Original “test tube twins” hit 25
Posted April 1st, 2008 by minortopics | via today.msnbc.msn.comNowadays the technical advances made in fertility treatments seem commonplace enough to not even be noteworthy any longer. But we’re old enough to remember back when the whole controversy surrounding “test tube babies” and the discussion of whether or not it was “playing god” — seems like it was just yesterday. But apparently not, as the first twins born through in vitro fertilization are celebrated their 25th birthday on the “Today” show:
With [Heather Tilton and her brother, Todd Tilton II] was their mother, Nan Tilton, 56, who had been told that she and her husband, Todd Tilton, Sr., would never have children and should quit trying. She was 30 years old in 1982 and the couple had been married for eight years and been trying to conceive for six.
But her fallopian tubes were blocked and his sperm count was low, and even after five surgeries between the two of them, their chances of conceiving were still virtually zero.

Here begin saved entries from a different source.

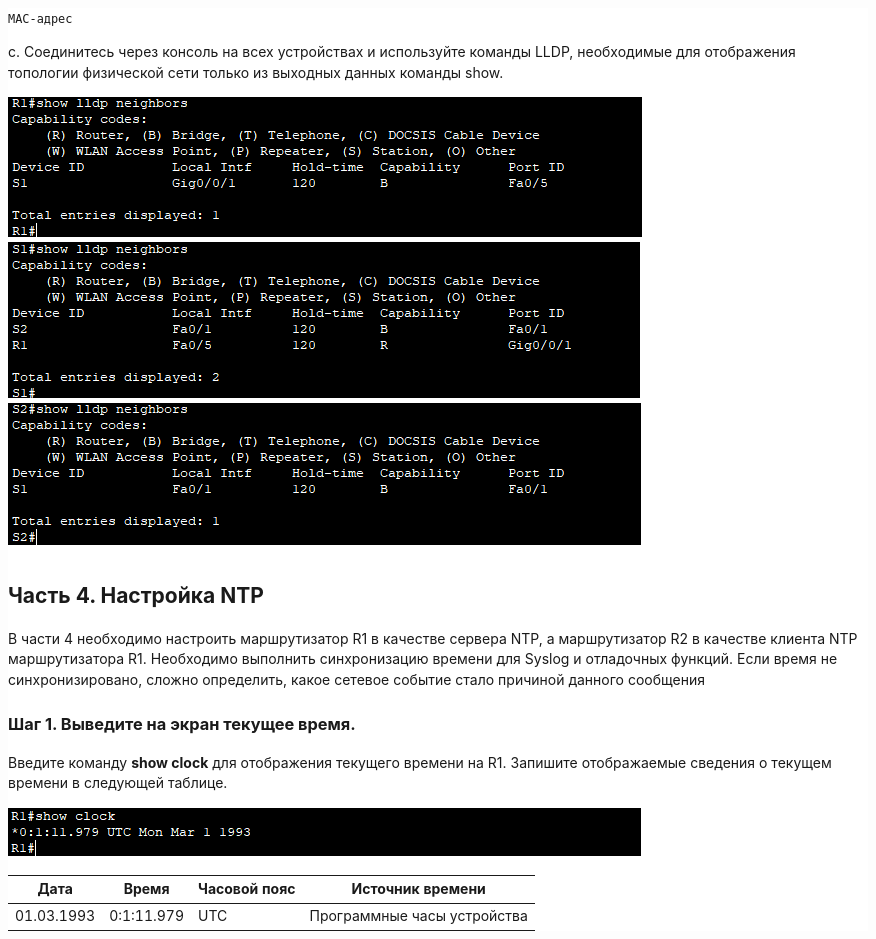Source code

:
 ```
MAC-адрес
```

   c. Соединитесь через консоль на всех устройствах и используйте команды LLDP, необходимые для отображения топологии физической сети только из выходных данных команды show.

![](https://github.com/pogodin2004/otusNetwork/blob/main/dz13/images/r1_lldp_neighbors.png)
![](https://github.com/pogodin2004/otusNetwork/blob/main/dz13/images/s1_lldp_neighbors.png)
![](https://github.com/pogodin2004/otusNetwork/blob/main/dz13/images/s2_lldp_neighbors.png)

## Часть 4. Настройка NTP

   В части 4 необходимо настроить маршрутизатор R1 в качестве сервера NTP, а маршрутизатор R2 в качестве клиента NTP маршрутизатора R1. Необходимо выполнить синхронизацию времени для Syslog и отладочных функций. Если время не синхронизировано, сложно определить, какое сетевое событие стало причиной данного сообщения

### Шаг 1. Выведите на экран текущее время.

   Введите команду **show clock** для отображения текущего времени на R1. Запишите отображаемые сведения о текущем времени в следующей таблице.

![](https://github.com/pogodin2004/otusNetwork/blob/main/dz13/images/r1_sh_clock.png)

| Дата       | Время      | Часовой пояс | Источник времени            |
| ---------- |------------|--------------|-----------------------------|
| 01.03.1993 | 0:1:11.979 | UTC          | Программные часы устройства |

“We tried every technique and were told we would never have a child,” she told TODAY’s Ann Curry. That news was, she said, “absolute heartbreak.”
A Quaker, Nan Tilton prayed for guidance and felt strongly that she should not surrender to medical opinion. “I felt very strongly that if we tried and never gave up, it would work,” she said.
There was one chance, and it was a slim one at the time. It was a new and controversial technology called in vitro fertilization that generated massive media coverage in 1978 when the first child, Louise Joy Brown, was born in England.